◆ **Page excerpt**:

- - - - - - -

# Best Canadian-listed alternative for VXUS?



## joncnca (Jul 12, 2009)

anyone have thoughts for a Canadian-listed alternative for VXUS?

thanks


----------



## Synergy (Mar 18, 2013)

Have you looked into XEF or any of the index MF's such as TDB911, Mawer International, etc.?


----------



## leeder (Jan 28, 2012)

XEF will give you EAFE exposure. If you want emerging markets exposure, you'll want something like XEC from iShares. I believe VXUS contains about 80% EAFE and 20% emerging. There is currently no one ETF solution that is equivalent to VXUS.


----------



## joncnca (Jul 12, 2009)

yah VXUS is about 80% EAFE and 20% Emerging.
also i guess VDU is FTSE, and VEE is emerging. 

and XEF is EAFE...i guess will have to mish mash if looking to use canadian-listed etfs. VDU/VEE or XEF/XEC


----------



## leeder (Jan 28, 2012)

I believe the Vanguard products are slightly cheaper than the iShares products. However, XEF/XEC have more holdings. Both will perform about the same. I personally own XEF/XEC for my index portion of my portfolio.


----------



## GoldStone (Mar 6, 2011)

Keep an eye on the just-launched ZEA. Once it gets up and running, it is expected to own the underlying stocks directly (unlike VDU and XEF). Direct holding structure is more tax-efficient.

- - - - - - -

◆ **Available data**:

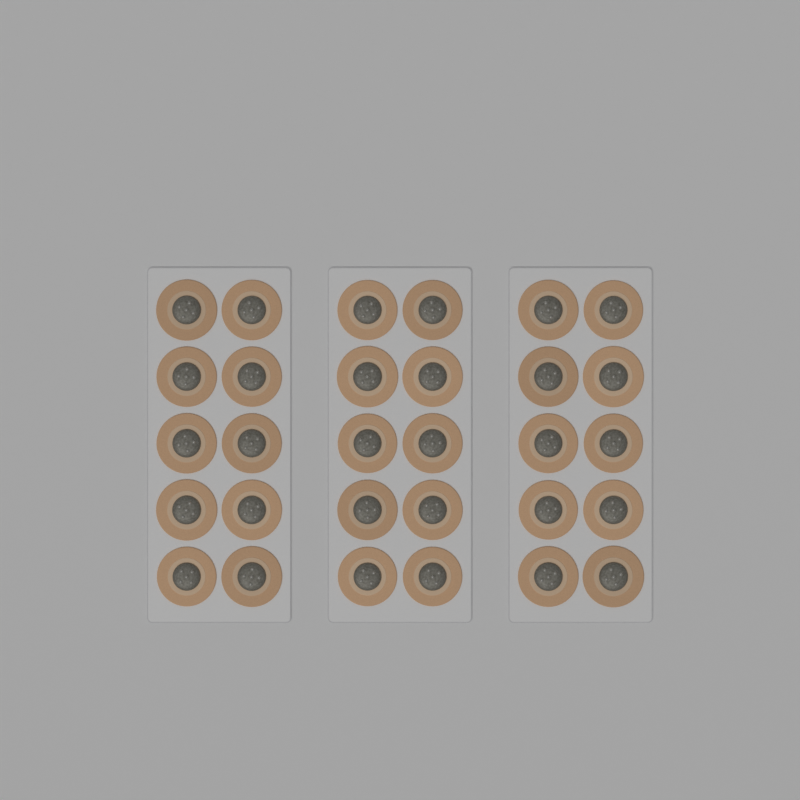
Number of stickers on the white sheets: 30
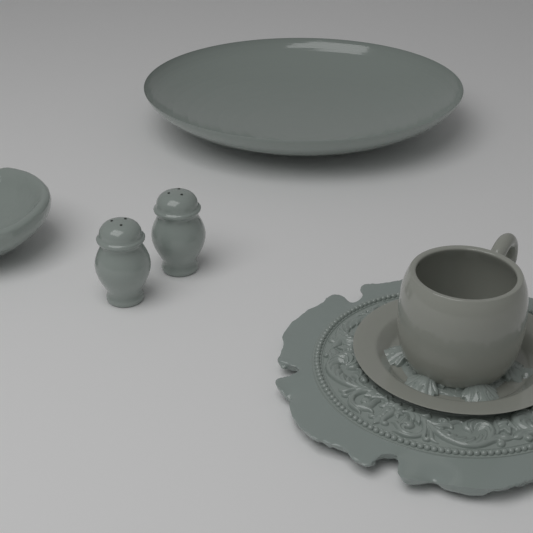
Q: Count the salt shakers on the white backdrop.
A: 2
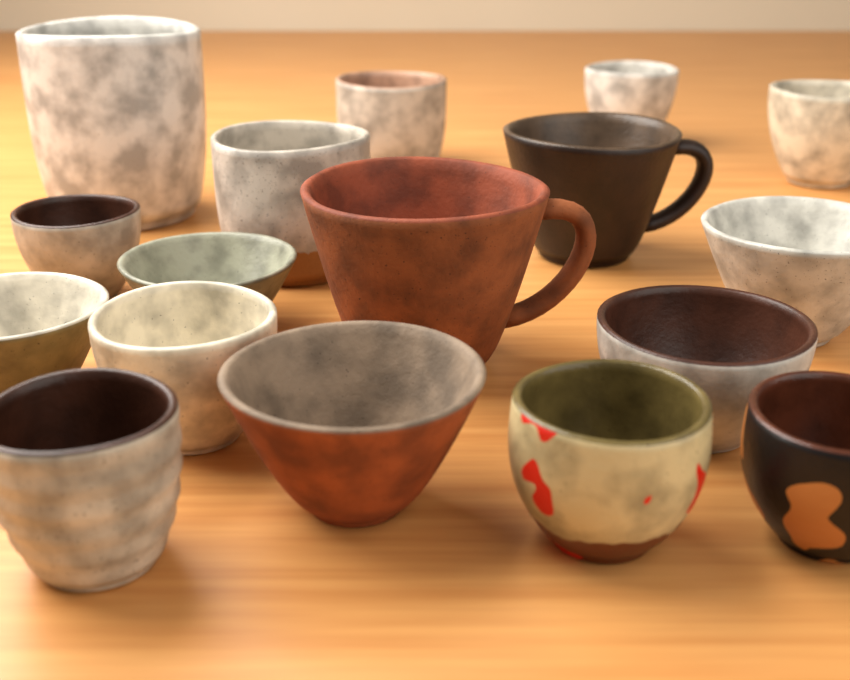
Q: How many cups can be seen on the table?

- - - - - - -

◆ **Direction A**: In the VXUS alternatives thread, which two ETFs does leeder say he holds for the index portion of his portfolio?
◆ **Direction B**: Write the next part of the VXUS alternatives thread, starting after its final post.

◆ **Exercise response A**: XEF and XEC.

◆ **Exercise response B**:
http://canadiancouchpotato.com/2014/02/13/new-tax-efficient-etfs-from-bmo/
http://www.etfs.bmo.com/bmo-etfs/glance?fundId=97630


----------



## joncnca (Jul 12, 2009)

good read, though ZEA doesn't seem to capture emerging markets

does XEF/XEC have a decent proportion in small cap? XDU/XEE tends to be mid-large cap.


----------



## leeder (Jan 28, 2012)

Both XEF and XEC track the IMI (investable market) indices. There's a balanced proportion of large, mid and small with those; hence, it contains more holdings than VDU/VEE and ZEA. Please review the fund facts for further details.


----------



## Soon Forget (Mar 25, 2014)

How soon is too soon to buy ZEA? It's roughly 6 weeks old at this point and Google Finance says the average daily volume is just over 4,000. 

I will be looking to buy ~700 shares in the near future (switching from TDB911), but is there wisdom in waiting another 3, 6, or 12 months before doing so? Or does it not really matter.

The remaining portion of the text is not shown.